_ARBEITSSCHRITTE_.
1) Gib einen Abschnitt aus dem Textauszug über die Admiralsraupen wortgetreu wieder. Beginne bei den Worten "Drei der Maden" und höre nach "nicht überlebt hätten." auf.
2) Wie viele Tropfen Alkohol enthält laut dem Textauszug das Glasfläschchen, in das drei der Maden gelegt werden?

_TEXTAUSZUG_.

Drei der Maden lege ich sogleich in ein Glasfläschchen mit hundert
Tropfen Alkohol, die übrigen gebe ich mitsamt des Gespinstes in eine
Flasche, um das Schlüpfen der winzigen Schlupfwespen abzuwarten. Die
zweite Admiralsraupe erleidet dasselbe Schicksal wenige Tage später. Es
ist kein Trost im Gedanken, dass die beiden Raupen, wenn sie ausgeschlüpft
und zu Falter geworden wären den Winter sowieso nicht überlebt hätten.
Es wurde ihnen nicht mal vergönnt, Falter zu werden. Nicht von mir wurde
es vergönnt, von den Schlupfwespen ja auch nicht. Die können ja nichts
dafür. Aber es muss ein Rätsel darin liegen, dass sich die Aufgaben
dieser beiden Admirale schon in der Raupe erfüllt hatten. Als Gedanke ist
sowas schlicht eine Frechheit, ein Ärgernis, Selbstbelügung. So tief
sinkt man, wenn man versucht seine Wut und seine Anklage zu besänftigen
und zu betäuben und sich einzureden, dass mein Gefühl eben nicht richtig
ist. Doch. Es ist aber ganz aufrichtig. Es ist eine wütende Frage:
Weshalb können nicht alle Menschen hundert Jahre alt werden? Weshalb müssen
viele schon als
Kinder sterben, oder bevor sie zur Welt gekommen sind? Und wer sagt
denn, dass dies schon gut sei? Nein, es tut doch weh, und man wünscht
zutiefst im Herzen. Komme mir einer der sagt, es ist schon recht dass die
kleinen Kinder sterben. Da können alle Freunde Hiob nicht helfen. Es ist
ja nicht verwunderlich, dass dem Glauben in dieser Hinsicht des Trostes,
der saure Geruch des Zynischen anhaftet. Oder eben Feigheit zuzugestehen,
dass es uns im Innersten weh tut und vollständig unverständlich ist, was
da geschieht. Ein „Fehler“ des Glaubens ist das. Der, der etwas aus
Liebe und mit Hingabe tut, kann keine Belohnung erwarten. Genau er nicht?

_BEREITGESTELLTE DATEN_.

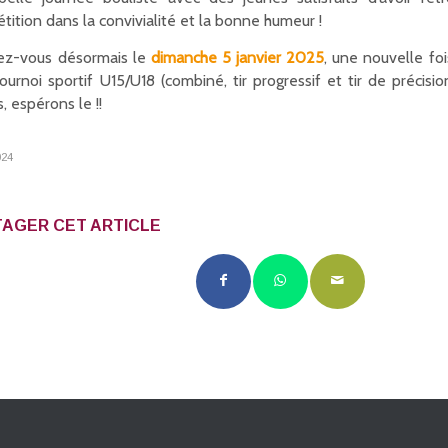
tition dans la convivialité et la bonne humeur !
z-vous désormais le
dimanche 5 janvier 2025
, une nouvelle foi
tournoi sportif U15/U18 (combiné, tir progressif et tir de précis
, espérons le !!
024
AGER CET ARTICLE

_LÖSUNGEN_.
1)
Drei der Maden lege ich sogleich in ein Glasfläschchen mit hundert
Tropfen Alkohol, die übrigen gebe ich mitsamt des Gespinstes in eine
Flasche, um das Schlüpfen der winzigen Schlupfwespen abzuwarten. Die
zweite Admiralsraupe erleidet dasselbe Schicksal wenige Tage später. Es
ist kein Trost im Gedanken, dass die beiden Raupen, wenn sie ausgeschlüpft
und zu Falter geworden wären den Winter sowieso nicht überlebt hätten.

2) Hundert Tropfen.